If our law allows directors to buy time in order to best represent shareholder interests, a voting pill is a blunt and uncertain way to do this. Not only are securities regulators deeply skeptical of board actions that harm a shareholder's voting rights, voting pills are a difficult fiduciary duty case. Imagine a board arguing to a court that it was necessary to harm the rights of certain shareholders in order to protect its own position. It's a big ask.

Still, regardless of the viability of the voting pill defense, boards have good reason to want to prevent creeping takeovers – and shareholders have reason to be concerned about prowling activists as well. Activists who don't co-ordinate until well into a proxy fight deny shareholders valuable information about exactly who is supporting the dissident directors, possibly allowing a dissident group to acquire control over company policy in a way contrary to the interests of long term shareholders.

Here's my counter-proposal to the voting pill: A corporate bylaw that automatically reschedules meetings – either special or annual – say, 90 days from the time that activists staging a proxy fight have agreed to vote more than 20 per cent of a company's shares against the board.

A bylaw is better than a voting pill, because it's both effective and easily defensible. First, such a bylaw is consistent with a board's fiduciary duties. Instead of diluting a shareholder's voting rights, the delay puts boards and activists on equal footing when pitching to shareholders, creating an orderly process that is almost certainly in the best interests of the company. Second, the bylaw gives shareholders time to adequately evaluate both the incumbents and the dissidents with full information.
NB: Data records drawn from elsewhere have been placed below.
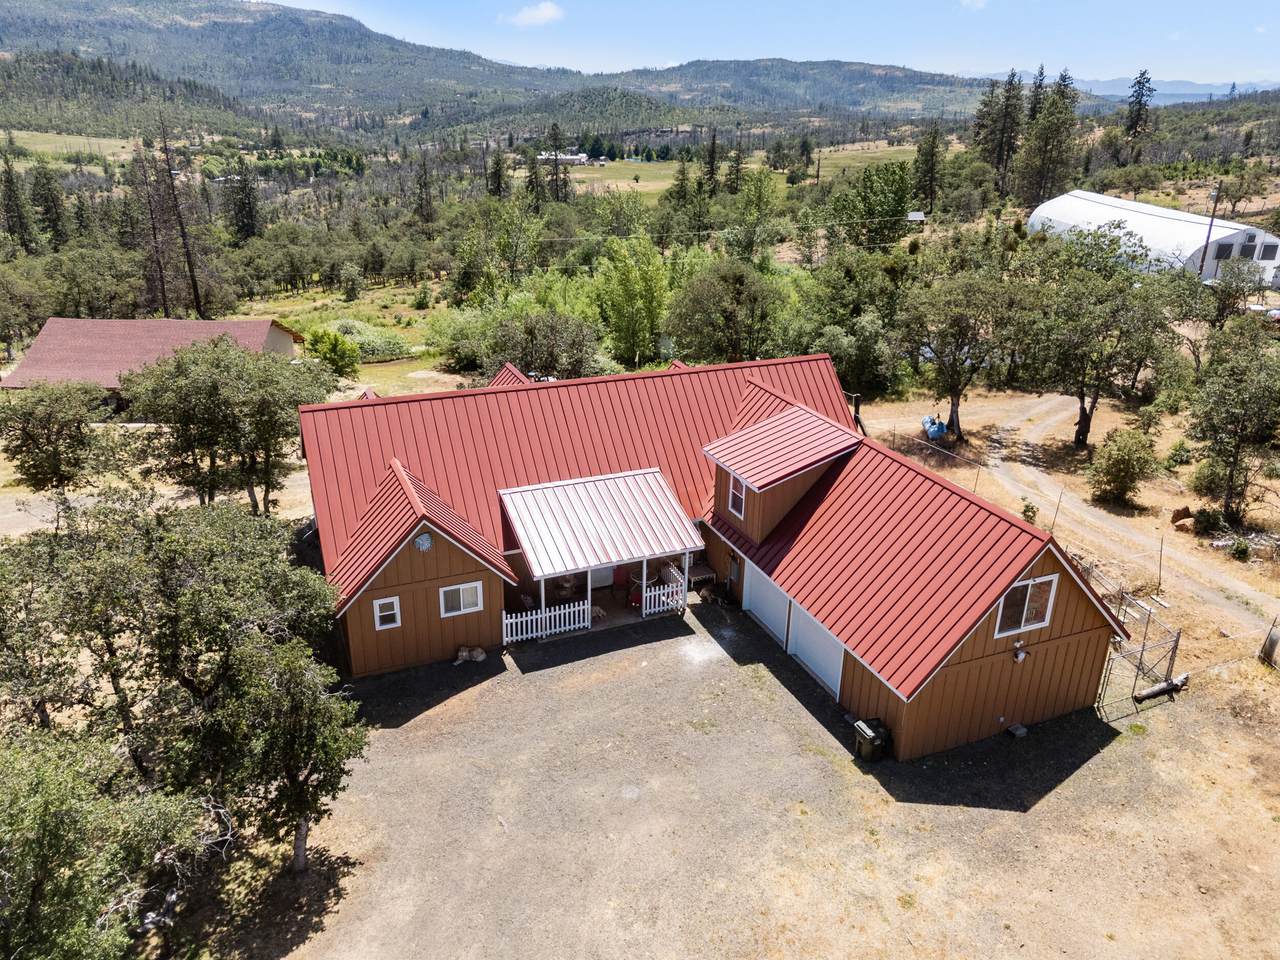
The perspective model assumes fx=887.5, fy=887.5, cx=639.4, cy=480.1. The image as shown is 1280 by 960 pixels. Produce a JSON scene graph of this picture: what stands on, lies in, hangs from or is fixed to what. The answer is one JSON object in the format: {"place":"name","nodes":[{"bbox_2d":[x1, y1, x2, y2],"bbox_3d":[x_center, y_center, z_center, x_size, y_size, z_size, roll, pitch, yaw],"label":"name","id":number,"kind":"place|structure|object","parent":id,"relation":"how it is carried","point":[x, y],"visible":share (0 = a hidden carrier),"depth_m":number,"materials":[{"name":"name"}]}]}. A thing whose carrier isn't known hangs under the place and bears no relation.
{"place":"outdoors","nodes":[
{"label":"outdoors","id":0,"kind":"place"},
{"bbox_2d":[1,130,137,163],"label":"field","id":1,"kind":"structure","parent":0,"point":[86,141],"materials":[{"name":"green plant"}]},
{"bbox_2d":[0,465,312,539],"label":"dirt road","id":2,"kind":"structure","parent":0,"point":[51,514],"materials":[{"name":"beige soil"}]},
{"bbox_2d":[1,316,312,401],"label":"house","id":3,"kind":"structure","parent":0,"point":[284,345],"materials":[{"name":"red"}]},
{"bbox_2d":[232,283,461,394],"label":"grass field","id":4,"kind":"structure","parent":0,"point":[292,324],"materials":[{"name":"green plant"}]},
{"bbox_2d":[303,326,361,377],"bbox_3d":[-16.099,-6.574,46.331,3.242,2.877,3.111,4,21,8],"label":"shrub","id":5,"kind":"object","parent":4,"relation":"on","point":[332,345],"visible":0.89,"depth_m":45.63,"materials":[{"name":"green plant"}]},
{"bbox_2d":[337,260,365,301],"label":"tree","id":6,"kind":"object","parent":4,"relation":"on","point":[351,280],"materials":[{"name":"green plant"}]},
{"bbox_2d":[323,318,410,362],"bbox_3d":[-16.797,-8.391,52.492,6.201,2.206,6.031,-9,23,-23],"label":"shrub","id":7,"kind":"object","parent":4,"relation":"on","point":[374,342],"visible":0.61,"depth_m":51.46,"materials":[{"name":"green plant"}]},
{"bbox_2d":[0,1,1016,135],"label":"mountain","id":8,"kind":"structure","parent":0,"point":[287,17],"materials":[{"name":"green plant"}]},
{"bbox_2d":[503,2,564,26],"label":"cloud","id":9,"kind":"structure","parent":0,"point":[549,12],"materials":[{"name":"white"}]},
{"bbox_2d":[535,150,589,165],"label":"distant building","id":10,"kind":"structure","parent":0,"point":[579,157],"materials":[{"name":"white"}]},
{"bbox_2d":[642,579,684,616],"bbox_3d":[0.786,3.198,24.452,1.708,0.834,0.112,-9,23,-23],"label":"fence","id":11,"kind":"object","parent":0,"point":[647,595],"visible":0.87,"depth_m":24.36,"materials":[{"name":"white wood"}]},
{"bbox_2d":[293,345,1128,760],"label":"house","id":12,"kind":"structure","parent":0,"point":[1061,601],"depth_m":22.16,"materials":[{"name":"red"}]},
{"bbox_2d":[372,595,400,629],"bbox_3d":[-5.907,3.063,20.658,0.604,0.853,0.136,-9,23,-23],"label":"window","id":13,"kind":"structure","parent":12,"relation":"in","point":[390,601],"depth_m":20.68,"materials":[{"name":"white"}]},
{"bbox_2d":[414,531,432,552],"bbox_3d":[-4.993,1.416,20.440,0.448,0.514,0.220,-9,23,-23],"label":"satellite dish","id":14,"kind":"object","parent":12,"relation":"attached to","point":[427,544],"visible":0.97,"depth_m":20.41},
{"bbox_2d":[438,580,484,617],"bbox_3d":[-4.266,2.761,21.072,1.152,0.926,0.129,-9,23,-23],"label":"window","id":15,"kind":"structure","parent":12,"relation":"in","point":[462,606],"depth_m":21.10,"materials":[{"name":"white"}]},
{"bbox_2d":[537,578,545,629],"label":"porch post","id":16,"kind":"object","parent":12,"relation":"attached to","point":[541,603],"visible":0.5,"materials":[{"name":"white wood"}]},
{"bbox_2d":[502,601,589,642],"bbox_3d":[-2.544,3.683,23.259,2.846,0.822,0.113,-9,23,-23],"label":"white fence","id":17,"kind":"object","parent":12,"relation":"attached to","point":[528,619],"visible":0.78,"depth_m":23.34,"materials":[{"name":"white wood"}]},
{"bbox_2d":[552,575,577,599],"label":"chair","id":18,"kind":"object","parent":12,"relation":"in","point":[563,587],"visible":0.57,"depth_m":25.22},
{"bbox_2d":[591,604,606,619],"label":"dog","id":19,"kind":"object","parent":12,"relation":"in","point":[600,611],"visible":0.76,"depth_m":24.84},
{"bbox_2d":[590,564,614,588],"bbox_3d":[-1.297,2.459,26.535,1.126,1.897,0.116,-9,23,-23],"label":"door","id":20,"kind":"structure","parent":12,"relation":"in","point":[600,574],"depth_m":26.77,"materials":[{"name":"white"}]},
{"bbox_2d":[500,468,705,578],"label":"metal awning","id":21,"kind":"object","parent":12,"relation":"attached to","point":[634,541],"visible":0.97,"depth_m":23.38,"materials":[{"name":"metal"}]},
{"bbox_2d":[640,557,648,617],"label":"porch post","id":22,"kind":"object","parent":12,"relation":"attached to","point":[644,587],"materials":[{"name":"white wood"}]},
{"bbox_2d":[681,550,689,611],"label":"porch post","id":23,"kind":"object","parent":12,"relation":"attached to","point":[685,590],"visible":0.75,"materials":[{"name":"white wood"}]},
{"bbox_2d":[743,566,789,648],"bbox_3d":[3.359,3.137,23.690,0.113,2.203,2.664,-9,23,-23],"label":"garage door","id":24,"kind":"structure","parent":12,"relation":"in","point":[780,614],"depth_m":23.47,"materials":[{"name":"white metal"}]},
{"bbox_2d":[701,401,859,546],"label":"dormer","id":25,"kind":"object","parent":12,"relation":"on","point":[769,498],"visible":0.84,"depth_m":23.57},
{"bbox_2d":[727,471,746,517],"bbox_3d":[2.582,0.357,23.070,0.158,1.214,0.851,-9,23,-23],"label":"window","id":26,"kind":"structure","parent":25,"relation":"in","point":[738,488],"depth_m":23.20,"materials":[{"name":"white"}]},
{"bbox_2d":[787,601,844,697],"bbox_3d":[4.196,3.949,21.489,0.114,1.985,2.784,-9,23,-23],"label":"garage door","id":27,"kind":"structure","parent":12,"relation":"in","point":[817,638],"depth_m":21.33,"materials":[{"name":"white metal"}]},
{"bbox_2d":[1013,644,1026,662],"bbox_3d":[8.107,3.684,18.945,0.281,0.359,0.298,-9,23,-23],"label":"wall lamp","id":28,"kind":"object","parent":12,"relation":"attached to","point":[1021,654],"visible":0.95,"depth_m":18.88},
{"bbox_2d":[993,575,1057,638],"bbox_3d":[7.986,2.572,18.452,1.570,1.314,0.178,-9,23,-23],"label":"window","id":29,"kind":"structure","parent":12,"relation":"in","point":[1000,614],"depth_m":18.54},
{"bbox_2d":[538,143,920,196],"label":"grass field","id":30,"kind":"structure","parent":0,"point":[785,170],"materials":[{"name":"green plant"}]},
{"bbox_2d":[187,590,1279,959],"label":"gravel lot","id":31,"kind":"structure","parent":0,"point":[629,657],"materials":[{"name":"grey gravel"}]},
{"bbox_2d":[453,645,485,664],"bbox_3d":[-4.337,4.405,22.523,0.933,0.450,0.511,-3,21,-9],"label":"dog","id":32,"kind":"object","parent":31,"relation":"on","point":[480,657],"visible":0.99,"depth_m":22.42},
{"bbox_2d":[685,562,715,589],"bbox_3d":[1.679,2.850,26.222,0.919,0.616,0.755,-9,23,-23],"label":"table","id":33,"kind":"object","parent":31,"relation":"on","point":[693,576],"visible":0.76,"depth_m":26.03,"materials":[{"name":"brown wood"}]},
{"bbox_2d":[697,583,717,604],"bbox_3d":[1.935,3.283,25.765,0.373,0.550,0.789,-15,26,-34],"label":"dog","id":34,"kind":"object","parent":31,"relation":"on","point":[703,595],"visible":0.99,"depth_m":25.62},
{"bbox_2d":[852,717,889,761],"bbox_3d":[4.956,5.556,19.037,0.688,0.846,0.558,-9,23,-23],"label":"trash bin","id":35,"kind":"object","parent":31,"relation":"on","point":[867,732],"visible":0.96,"depth_m":18.84,"materials":[{"name":"plastic"}]},
{"bbox_2d":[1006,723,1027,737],"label":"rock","id":36,"kind":"object","parent":31,"relation":"on","point":[1018,732],"visible":0.97,"depth_m":19.78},
{"bbox_2d":[1095,589,1178,713],"bbox_3d":[11.737,4.098,21.559,2.492,2.076,2.085,-9,23,-23],"label":"metal gate","id":37,"kind":"structure","parent":31,"relation":"on","point":[1177,635],"depth_m":21.29,"materials":[{"name":"grey metal"}]},
{"bbox_2d":[1133,673,1189,702],"bbox_3d":[12.512,5.035,21.373,1.825,0.307,0.319,-9,23,-23],"label":"log","id":38,"kind":"object","parent":31,"relation":"on","point":[1146,695],"visible":0.83,"depth_m":21.29,"materials":[{"name":"wood"}]},
{"bbox_2d":[255,0,1279,89],"label":"sky","id":39,"kind":"structure","parent":0,"point":[965,1],"materials":[{"name":"blue"}]},
{"bbox_2d":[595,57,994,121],"label":"hill","id":40,"kind":"structure","parent":0,"point":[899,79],"materials":[{"name":"green plant"}]},
{"bbox_2d":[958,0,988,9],"label":"cloud","id":41,"kind":"structure","parent":0,"point":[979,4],"materials":[{"name":"white"}]},
{"bbox_2d":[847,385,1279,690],"label":"dirt ground","id":42,"kind":"structure","parent":0,"point":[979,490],"materials":[{"name":"beige soil"}]},
{"bbox_2d":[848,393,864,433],"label":"wooden post","id":43,"kind":"object","parent":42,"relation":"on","point":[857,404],"visible":0.55,"depth_m":32.88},
{"bbox_2d":[921,416,946,439],"bbox_3d":[12.825,-2.391,38.740,0.966,0.849,1.510,-2,21,-7],"label":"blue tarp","id":44,"kind":"object","parent":42,"relation":"on","point":[936,431],"visible":0.82,"depth_m":38.30,"materials":[{"name":"blue plastic"}]},
{"bbox_2d":[893,243,1037,439],"bbox_3d":[13.633,-5.638,37.225,6.254,7.893,6.075,17,27,37],"label":"tree","id":45,"kind":"object","parent":42,"relation":"on","point":[965,329],"visible":0.99,"depth_m":35.93,"materials":[{"name":"plant"}]},
{"bbox_2d":[1020,499,1037,524],"bbox_3d":[12.659,1.173,28.930,0.724,1.206,0.767,8,22,19],"label":"shrub","id":46,"kind":"object","parent":42,"relation":"on","point":[1029,509],"visible":0.74,"depth_m":28.79,"materials":[{"name":"green plant"}]},
{"bbox_2d":[1015,226,1177,448],"bbox_3d":[18.411,-5.626,36.515,6.568,8.782,6.494,18,27,38],"label":"tree","id":47,"kind":"object","parent":42,"relation":"on","point":[1085,420],"visible":1,"depth_m":35.06,"materials":[{"name":"plant"}]},
{"bbox_2d":[1086,427,1157,504],"bbox_3d":[17.117,-0.506,31.465,2.498,2.726,2.521,3,21,7],"label":"shrub","id":48,"kind":"object","parent":42,"relation":"on","point":[1109,482],"visible":0.99,"depth_m":31.01,"materials":[{"name":"green plant"}]},
{"bbox_2d":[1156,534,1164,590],"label":"fence post","id":49,"kind":"object","parent":42,"relation":"on","point":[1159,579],"visible":0.96,"depth_m":26.29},
{"bbox_2d":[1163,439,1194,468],"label":"shrub","id":50,"kind":"object","parent":42,"relation":"on","point":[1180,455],"visible":0.93,"depth_m":34.63,"materials":[{"name":"green plant"}]},
{"bbox_2d":[1170,505,1193,526],"bbox_3d":[18.575,1.174,30.343,0.788,0.637,0.755,-9,23,-23],"label":"rock","id":51,"kind":"object","parent":42,"relation":"on","point":[1177,514],"visible":0.93,"depth_m":30.18,"materials":[{"name":"brown stone"}]},
{"bbox_2d":[1191,505,1224,534],"bbox_3d":[19.027,1.339,29.680,1.147,0.967,1.114,-4,22,-12],"label":"shrub","id":52,"kind":"object","parent":42,"relation":"on","point":[1204,520],"visible":0.96,"depth_m":29.45,"materials":[{"name":"green plant"}]},
{"bbox_2d":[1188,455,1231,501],"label":"shrub","id":53,"kind":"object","parent":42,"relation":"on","point":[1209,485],"visible":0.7,"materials":[{"name":"green plant"}]},
{"bbox_2d":[1184,319,1279,525],"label":"tree","id":54,"kind":"object","parent":42,"relation":"on","point":[1236,447],"visible":1,"depth_m":29.04,"materials":[{"name":"plant"}]},
{"bbox_2d":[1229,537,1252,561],"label":"shrub","id":55,"kind":"object","parent":42,"relation":"on","point":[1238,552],"visible":0.98,"depth_m":27.94,"materials":[{"name":"green plant"}]},
{"bbox_2d":[1258,618,1279,668],"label":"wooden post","id":56,"kind":"object","parent":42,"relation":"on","point":[1270,638],"visible":1,"depth_m":22.43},
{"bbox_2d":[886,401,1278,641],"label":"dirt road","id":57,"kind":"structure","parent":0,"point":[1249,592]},
{"bbox_2d":[1028,190,1279,285],"label":"building","id":58,"kind":"structure","parent":0,"point":[1188,254],"visible":0.67,"materials":[{"name":"white"}]},
{"bbox_2d":[1213,242,1233,260],"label":"barn window","id":59,"kind":"structure","parent":58,"relation":"in","point":[1223,248],"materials":[{"name":"black glass"}]},
{"bbox_2d":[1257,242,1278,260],"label":"window","id":60,"kind":"structure","parent":58,"relation":"in","point":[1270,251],"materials":[{"name":"white"}]},
{"bbox_2d":[1071,77,1277,102],"label":"distant mountain","id":61,"kind":"structure","parent":0,"point":[1119,82],"materials":[{"name":"blue"}]},
{"label":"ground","id":62,"kind":"structure","parent":0},
{"bbox_2d":[1,152,36,253],"label":"tree","id":63,"kind":"object","parent":62,"relation":"on","point":[11,229],"visible":0.95,"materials":[{"name":"green plant"}]},
{"bbox_2d":[29,165,70,248],"label":"tree","id":64,"kind":"object","parent":62,"relation":"on","point":[46,211],"visible":0.87,"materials":[{"name":"plant"}]},
{"bbox_2d":[0,380,118,493],"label":"tree","id":65,"kind":"object","parent":62,"relation":"on","point":[49,418],"visible":0.98,"depth_m":28.36,"materials":[{"name":"plant"}]},
{"bbox_2d":[0,723,212,959],"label":"tree","id":66,"kind":"object","parent":62,"relation":"on","point":[6,829],"visible":0.97,"depth_m":11.61,"materials":[{"name":"green plant"}]},
{"bbox_2d":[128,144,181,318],"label":"tree","id":67,"kind":"object","parent":62,"relation":"on","point":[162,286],"visible":0.83,"depth_m":63.25,"materials":[{"name":"brown plant"}]},
{"bbox_2d":[151,115,209,319],"bbox_3d":[-32.559,-17.869,62.205,4.310,15.804,4.245,7,22,16],"label":"tree","id":68,"kind":"object","parent":62,"relation":"on","point":[197,297],"visible":0.93,"depth_m":61.80,"materials":[{"name":"brown wood"}]},
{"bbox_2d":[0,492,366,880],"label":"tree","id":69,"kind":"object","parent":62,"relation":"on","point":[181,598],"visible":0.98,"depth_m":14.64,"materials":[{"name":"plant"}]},
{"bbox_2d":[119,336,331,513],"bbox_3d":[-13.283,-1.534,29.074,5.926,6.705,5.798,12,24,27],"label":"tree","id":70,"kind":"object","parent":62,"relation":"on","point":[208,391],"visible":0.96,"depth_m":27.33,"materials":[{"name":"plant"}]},
{"bbox_2d":[225,162,261,242],"label":"tree","id":71,"kind":"object","parent":62,"relation":"on","point":[242,203],"visible":0.91,"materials":[{"name":"green plant"}]},
{"bbox_2d":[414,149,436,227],"label":"tree","id":72,"kind":"object","parent":62,"relation":"on","point":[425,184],"visible":0.96,"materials":[{"name":"green plant"}]},
{"bbox_2d":[453,200,542,298],"bbox_3d":[-10.045,-15.635,63.997,6.881,9.377,6.671,14,25,30],"label":"tree","id":73,"kind":"object","parent":62,"relation":"on","point":[523,254],"visible":0.94,"depth_m":62.27,"materials":[{"name":"green plant"}]},
{"bbox_2d":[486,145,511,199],"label":"tree","id":74,"kind":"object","parent":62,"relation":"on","point":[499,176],"visible":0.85,"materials":[{"name":"green plant"}]},
{"bbox_2d":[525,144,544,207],"label":"tree","id":75,"kind":"object","parent":62,"relation":"on","point":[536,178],"visible":0.75,"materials":[{"name":"plant"}]},
{"bbox_2d":[483,308,600,379],"bbox_3d":[-4.928,-6.234,44.054,6.573,5.421,5.775,11,23,25],"label":"tree","id":76,"kind":"object","parent":62,"relation":"on","point":[560,334],"visible":0.89,"depth_m":42.83,"materials":[{"name":"green plant"}]},
{"bbox_2d":[543,122,570,200],"label":"tree","id":77,"kind":"object","parent":62,"relation":"on","point":[555,135],"visible":0.87,"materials":[{"name":"green plant"}]},
{"bbox_2d":[594,232,668,365],"bbox_3d":[-0.362,-9.782,48.914,4.797,8.522,4.749,11,24,26],"label":"tree","id":78,"kind":"object","parent":62,"relation":"on","point":[650,278],"visible":0.95,"depth_m":47.94,"materials":[{"name":"green plant"}]},
{"bbox_2d":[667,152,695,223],"label":"tree","id":79,"kind":"object","parent":62,"relation":"on","point":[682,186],"visible":0.87,"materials":[{"name":"plant"}]},
{"bbox_2d":[701,125,721,195],"label":"tree","id":80,"kind":"object","parent":62,"relation":"on","point":[714,141],"visible":0.88,"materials":[{"name":"green plant"}]},
{"bbox_2d":[667,259,786,362],"bbox_3d":[4.385,-7.550,43.638,6.272,7.199,6.138,11,24,26],"label":"tree","id":81,"kind":"object","parent":62,"relation":"on","point":[727,297],"visible":0.97,"depth_m":42.19,"materials":[{"name":"green plant"}]},
{"bbox_2d":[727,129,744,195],"label":"tree","id":82,"kind":"object","parent":62,"relation":"on","point":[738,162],"visible":0.88,"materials":[{"name":"green plant"}]},
{"bbox_2d":[732,167,777,262],"label":"tree","id":83,"kind":"object","parent":62,"relation":"on","point":[759,203],"visible":0.96,"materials":[{"name":"green plant"}]},
{"bbox_2d":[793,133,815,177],"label":"tree","id":84,"kind":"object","parent":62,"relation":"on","point":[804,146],"visible":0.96,"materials":[{"name":"green plant"}]},
{"bbox_2d":[801,250,908,396],"bbox_3d":[11.217,-7.717,45.159,6.480,7.846,6.247,19,28,39],"label":"tree","id":85,"kind":"object","parent":62,"relation":"on","point":[865,377],"visible":0.88,"depth_m":43.53,"materials":[{"name":"green plant"}]},
{"bbox_2d":[831,161,914,248],"label":"tree","id":86,"kind":"object","parent":62,"relation":"on","point":[897,211],"visible":0.95,"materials":[{"name":"green plant"}]},
{"bbox_2d":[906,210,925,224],"label":"shed","id":87,"kind":"structure","parent":62,"relation":"on","point":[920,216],"materials":[{"name":"white"}]},
{"bbox_2d":[913,122,941,212],"label":"tree","id":88,"kind":"object","parent":62,"relation":"on","point":[926,154],"visible":0.93,"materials":[{"name":"plant"}]},
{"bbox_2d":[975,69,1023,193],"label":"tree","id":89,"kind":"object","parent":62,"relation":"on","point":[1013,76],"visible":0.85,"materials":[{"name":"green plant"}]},
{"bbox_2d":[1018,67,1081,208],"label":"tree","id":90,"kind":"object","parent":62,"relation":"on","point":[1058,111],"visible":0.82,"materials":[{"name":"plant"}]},
{"bbox_2d":[1120,69,1155,160],"label":"tree","id":91,"kind":"object","parent":62,"relation":"on","point":[1138,111],"visible":0.76,"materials":[{"name":"green plant"}]},
{"bbox_2d":[1197,185,1221,278],"bbox_3d":[39.361,-16.803,61.631,0.527,7.731,0.540,-9,23,-23],"label":"utility pole","id":92,"kind":"object","parent":62,"relation":"on","point":[1201,267],"visible":0.81,"depth_m":61.35,"materials":[{"name":"brown wood"}]},
{"bbox_2d":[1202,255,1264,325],"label":"tree","id":93,"kind":"object","parent":62,"relation":"on","point":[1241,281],"visible":0.86,"depth_m":46.62,"materials":[{"name":"plant"}]}
]}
Third, in the case of violations by activists – such as the failure to file an early warning report in Smoothwater – the bylaw allows the board, not the court, to decide how much extra time shareholders need.

While such a bylaw has a bit of a blind spot where activists coordinate before requisitioning a special meeting, it at least forces them to reveal their co-ordination early, while the poison pill operates to prevent the acquisition of shares beyond the 20 per cent threshold.

Of course, such a solution won't likely defeat the wolf pack altogether but, given the current state of Canadian law, I doubt a total defeat is possible. Instead, it's about regaining control of the process from the activists, which is both a more modest goal and one more consistent with a board's duties.

I would think that such a bylaw would make a board sleep easier, at least, if the board thinks it's got the better argument. And if it doesn't, maybe it shouldn't be sleeping so well to begin with.